La señora negó con la cabeza y se le soltó otro mechón del pelo, incidente que la dejó por completo indiferente.
– No, casi nunca, pero se trataba del hermano de Menard Grey… -Su rostro reflejó un sentimiento de repentina contrariedad, como si algo la hubiera traicionado inexplicablemente y sin previo aviso, hiriéndola allí donde creía estar más protegida-. Además, Joscelin era tan encantador, tan natural… -prosiguió-. Él también conocía a Edward, mi hijo mayor, que murió en Inkermann.
– Lo siento mucho.
El rostro de la mujer se tensó y por un momento él temió que no conseguiría dominarse. Monk habló para cubrir el silencio y la emoción que la embargaba.
– Ha dicho «también». ¿Menard también conocía a su hijo?
– ¡Oh, sí! -dijo bajando la voz-. Eran íntimos amigos… desde hacía años -sus ojos se llenaron de lágrimas-, iban a la escuela juntos.

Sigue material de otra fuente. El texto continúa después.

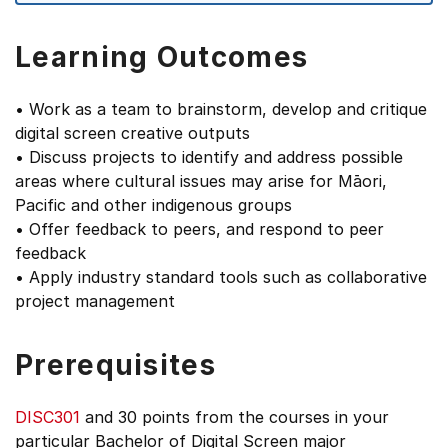
Learning Outcomes
• Work as a team to brainstorm, develop and critique
digital screen creative outputs
• Discuss projects to identify and address possible
areas where cultural issues may arise for Māori,
Pacific and other indigenous groups
• Offer feedback to peers, and respond to peer
feedback
• Apply industry standard tools such as collaborative
project management
Prerequisites
DISC301
and 30 points from the courses in your
particular Bachelor of Digital Screen major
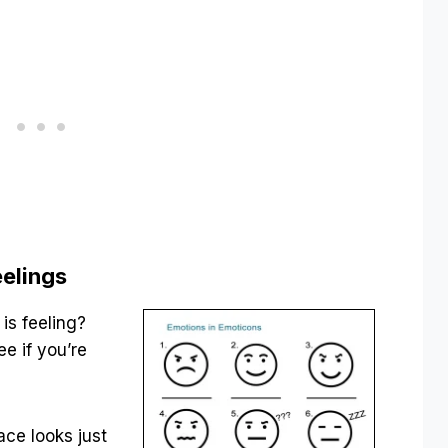
eelings
is feeling?
e if you’re
ace looks just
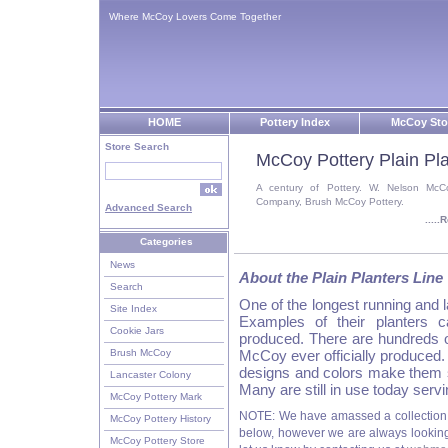
Where McCoy Lovers Come Together
HOME
Pottery Index
McCoy Sto
Store Search
McCoy Pottery Plain Pla
A century of Pottery. W. Nelson McC
Company, Brush McCoy Pottery.
Advanced Search
....
Categories
News
About the Plain Planters Line
Search
One of the longest running and
Site Index
Examples of their planters 
Cookie Jars
produced. There are hundreds of
Brush McCoy
McCoy ever officially produced.
designs and colors make them 
Lancaster Colony
Many are still in use today servi
McCoy Pottery Mark
NOTE: We have amassed a collection 
McCoy Pottery History
below, however we are always looking f
McCoy Pottery Store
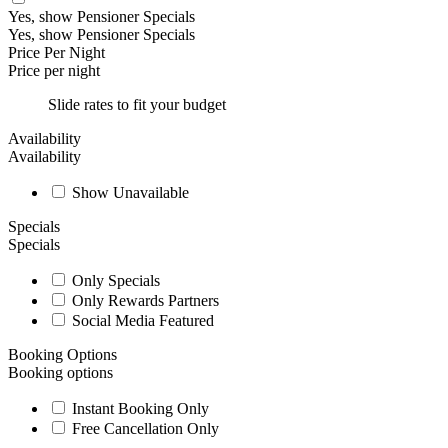
Yes, show Pensioner Specials
Yes, show Pensioner Specials
Price Per Night
Price per night
Slide rates to fit your budget
Availability
Availability
Show Unavailable
Specials
Specials
Only Specials
Only Rewards Partners
Social Media Featured
Booking Options
Booking options
Instant Booking Only
Free Cancellation Only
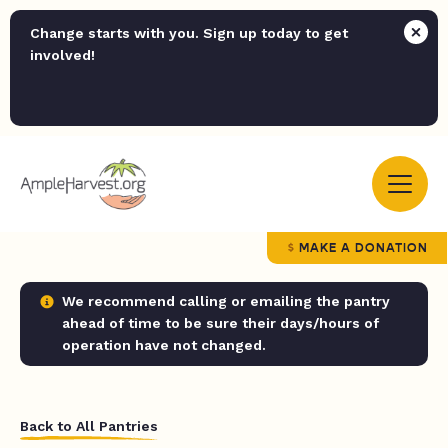
Change starts with you. Sign up today to get
involved!
MAKE A DONATION
We recommend calling or emailing the pantry
ahead of time to be sure their days/hours of
operation have not changed.
Back to All Pantries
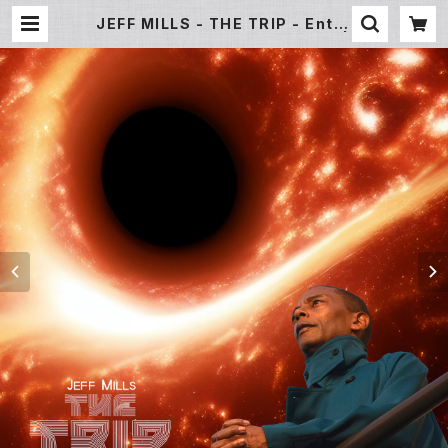
JEFF MILLS - THE TRIP - Enter
The Black Hole- [CD Album] |
Underground Gallery Record
Store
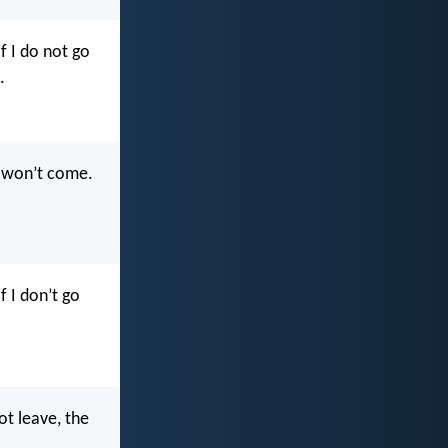
if I do not go
.
te won’t come.
f I don’t go
not leave, the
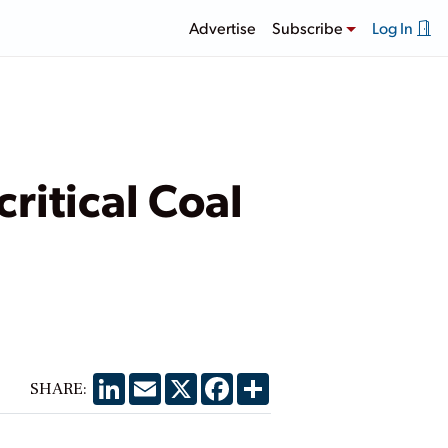
Advertise
Subscribe
Log In
ritical Coal
LinkedIn
Email
X
Facebook
Share
SHARE:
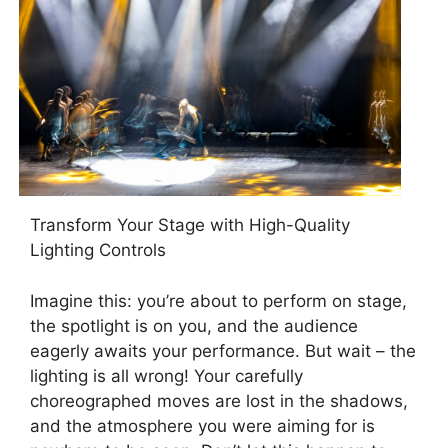
Transform Your Stage with High-Quality
Lighting Controls
Imagine this: you’re about to perform on stage,
the spotlight is on you, and the audience
eagerly awaits your performance. But wait – the
lighting is all wrong! Your carefully
choreographed moves are lost in the shadows,
and the atmosphere you were aiming for is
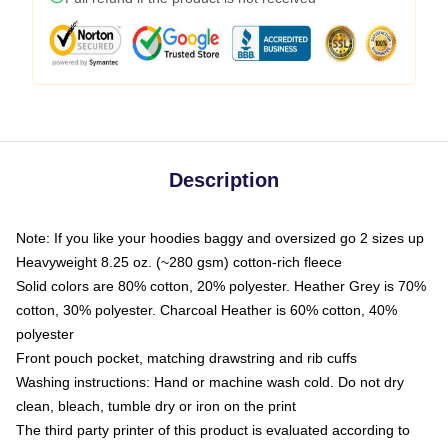
Description
Note: If you like your hoodies baggy and oversized go 2 sizes up
Heavyweight 8.25 oz. (~280 gsm) cotton-rich fleece
Solid colors are 80% cotton, 20% polyester. Heather Grey is 70%
cotton, 30% polyester. Charcoal Heather is 60% cotton, 40%
polyester
Front pouch pocket, matching drawstring and rib cuffs
Washing instructions: Hand or machine wash cold. Do not dry
clean, bleach, tumble dry or iron on the print
The third party printer of this product is evaluated according to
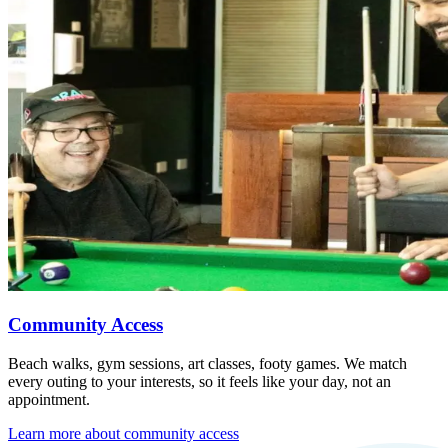
Community Access
Beach walks, gym sessions, art classes, footy games. We match
every outing to your interests, so it feels like your day, not an
appointment.
Learn more about
community access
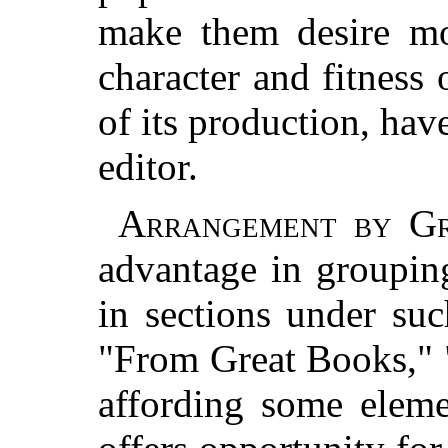
make them desire mo
character and fitness 
of its production, hav
editor.
Arrangement by Gr
advantage in groupin
in sections under su
"From Great Books," 
affording some eleme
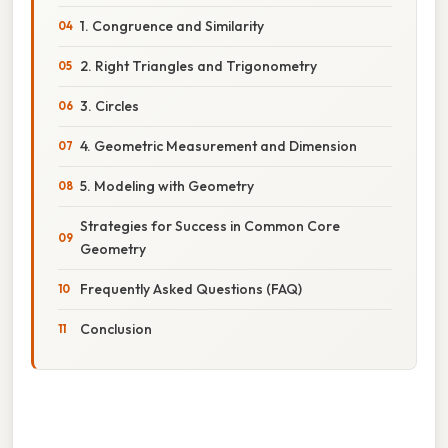
1. Congruence and Similarity
2. Right Triangles and Trigonometry
3. Circles
4. Geometric Measurement and Dimension
5. Modeling with Geometry
Strategies for Success in Common Core
Geometry
Frequently Asked Questions (FAQ)
Conclusion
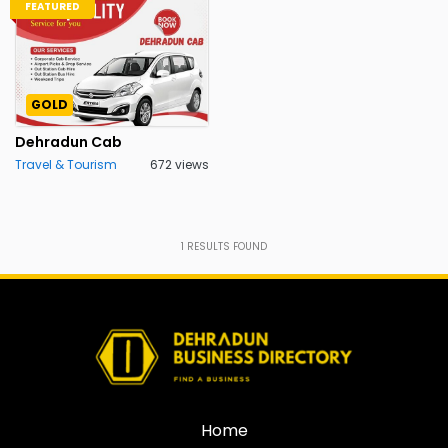
FEATURED
GOLD
Dehradun Cab
Travel & Tourism
672 views
1
RESULTS FOUND
Home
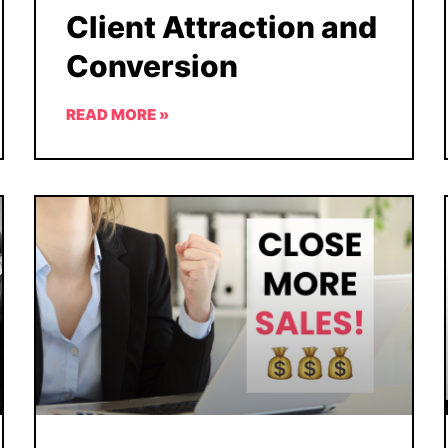
Client Attraction and
Conversion
READ MORE »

– Así que usted invitó a Joscelin Grey a que se quedara en casa de ustedes. -Monk no esperó respuesta porque vio que la mujer era incapaz de hablar-. Lo encuentro muy natural.
De pronto se le ocurrió una idea completamente nueva que irrumpió en sus pensamientos en forma de repentina y violenta esperanza. Tal vez el asesinato no tenía nada que ver con un escándalo de tipo corriente, sino que era una secuela de la guerra, algo que había ocurrido en el campo de batalla. Era muy posible. Tenía que haberlo pensado antes… todos habrían debido pensarlo antes.

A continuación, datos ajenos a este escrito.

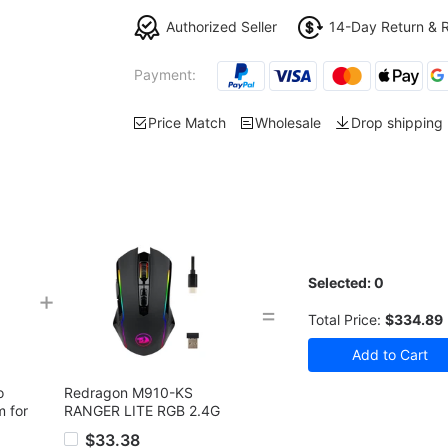
Authorized Seller
14-Day Return & 
Payment:
Price Match
Wholesale
Drop shipping
Selected:
0
+
=
Total Price:
$334.89
o
Redragon M910-KS
m for
RANGER LITE RGB 2.4G
Wireless/Wired Double
$33.38
Modes Gaming Mouse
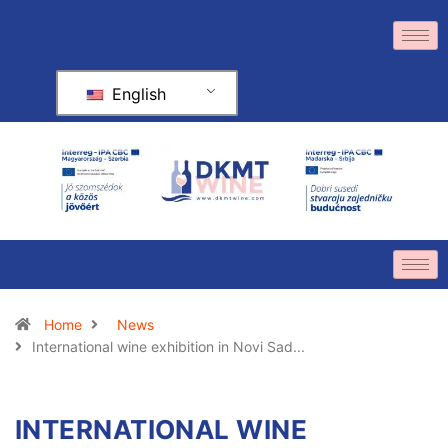
English
Home
News
International wine exhibition in Novi Sad...
INTERNATIONAL WINE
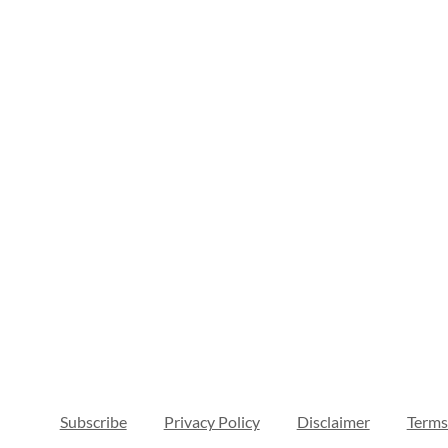
Subscribe
Privacy Policy
Disclaimer
Terms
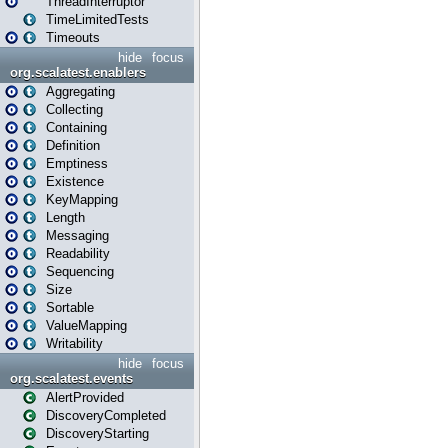
ThreadInterruptor
TimeLimitedTests
Timeouts
hide
focus
org.scalatest.enablers
Aggregating
Collecting
Containing
Definition
Emptiness
Existence
KeyMapping
Length
Messaging
Readability
Sequencing
Size
Sortable
ValueMapping
Writability
hide
focus
org.scalatest.events
AlertProvided
DiscoveryCompleted
DiscoveryStarting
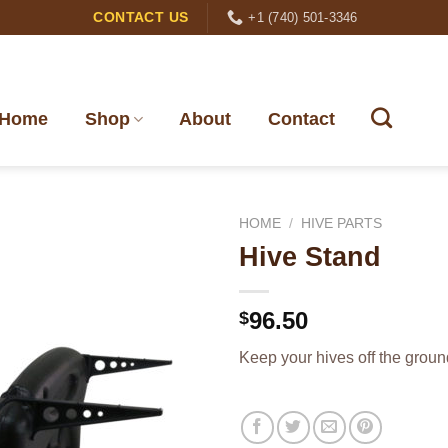
+1 (740) 501-3346
CONTACT US
Home
Shop
About
Contact
HOME
/
HIVE PARTS
Hive Stand
96.50
$
Keep your hives off the groun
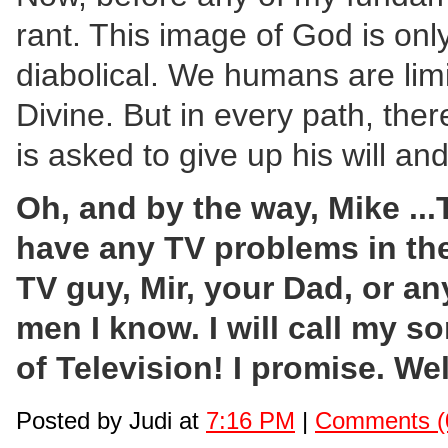
rant. This image of God is onl
diabolical. We humans are limi
Divine. But in every path, the
is asked to give up his will a
Oh, and by the way, Mike .
have any TV problems in the 
TV guy, Mir, your Dad, or an
men I know. I will call my s
of Television! I promise. Wel
Posted by Judi at
7:16 PM
|
Comments (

– Sí -dijo ella en voz muy baja, volviendo a dominarse-, como había conocido a Edward durante la guerra, teníamos interés en hablar con él y escuchar lo que pudiera decirnos. Ya se lo puede imaginar. Aquí en casa apenas sabemos qué sucedió realmente. -Hizo una profunda inspiración-. No estoy muy segura de que esto sirva de gran ayuda, en cierto modo todavía lo hace más difícil de sobrellevar, pero nosotros así nos sentíamos… menos ajenos. Sé que Edward ha muerto y que ya no puede hacerse nada por él. Quizá no sea razonable pero, aunque duela, me siento más cerca de él.

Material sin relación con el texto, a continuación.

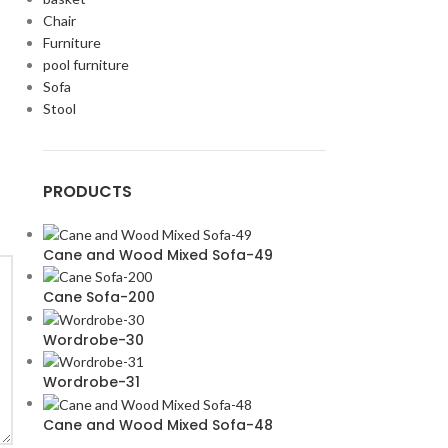
Chair
Furniture
pool furniture
Sofa
Stool
PRODUCTS
Cane and Wood Mixed Sofa-49
Cane Sofa-200
Wordrobe-30
Wordrobe-31
Cane and Wood Mixed Sofa-48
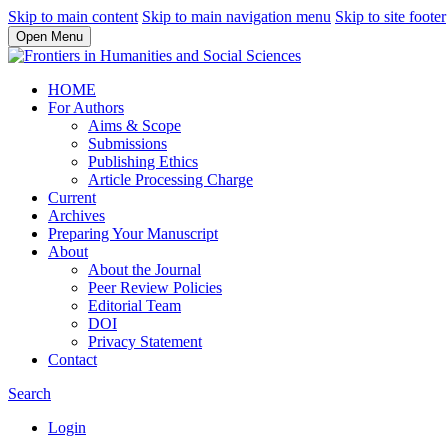
Skip to main content
Skip to main navigation menu
Skip to site footer
Open Menu
HOME
For Authors
Aims & Scope
Submissions
Publishing Ethics
Article Processing Charge
Current
Archives
Preparing Your Manuscript
About
About the Journal
Peer Review Policies
Editorial Team
DOI
Privacy Statement
Contact
Search
Login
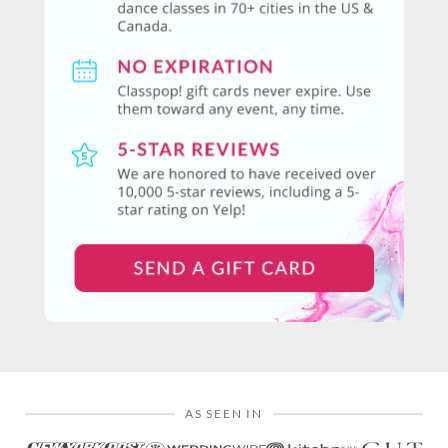
AS SEEN IN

Miró a Monk con una curiosa necesidad de sentirse comprendida. Tal vez ya hubiera explicado todo aquello con idénticas palabras a otras personas que habían tratado de disuadirla, sin darse cuenta de que en su caso, el distanciarla de los sufrimientos que había padecido su hijo no era tenerle una atención, sino aumentar su sensación de pérdida.
– Por supuesto -asintió Monk en voz baja. Pensó que, aunque su propia situación era absolutamente diferente, siempre sería mejor saber lo que fuera que padecer aquella incertidumbre-. La imaginación convoca tantas posibilidades que es como si uno las padeciese todas hasta que tiene la certidumbre de una sola.
La mujer lo miró con ojos llenos de sorpresa.
– Usted me comprende. Muchos amigos han querido convencerme de que debo resignarme, pero sigue envenenándome los pensamientos, es una duda espantosa. A veces leo los periódicos -dijo ruborizándose-, pero lo hago cuando mi marido no está en casa. No sé si les puedo prestar crédito. -Suspiró y retorció el pañuelo que tenía en el regazo, apretándolo entre los dedos-. Dicen que a veces suavizan los hechos para que no nos desesperemos demasiado o no nos mostremos críticos con los que están al mando. Y a veces no se ponen de acuerdo unos con otros.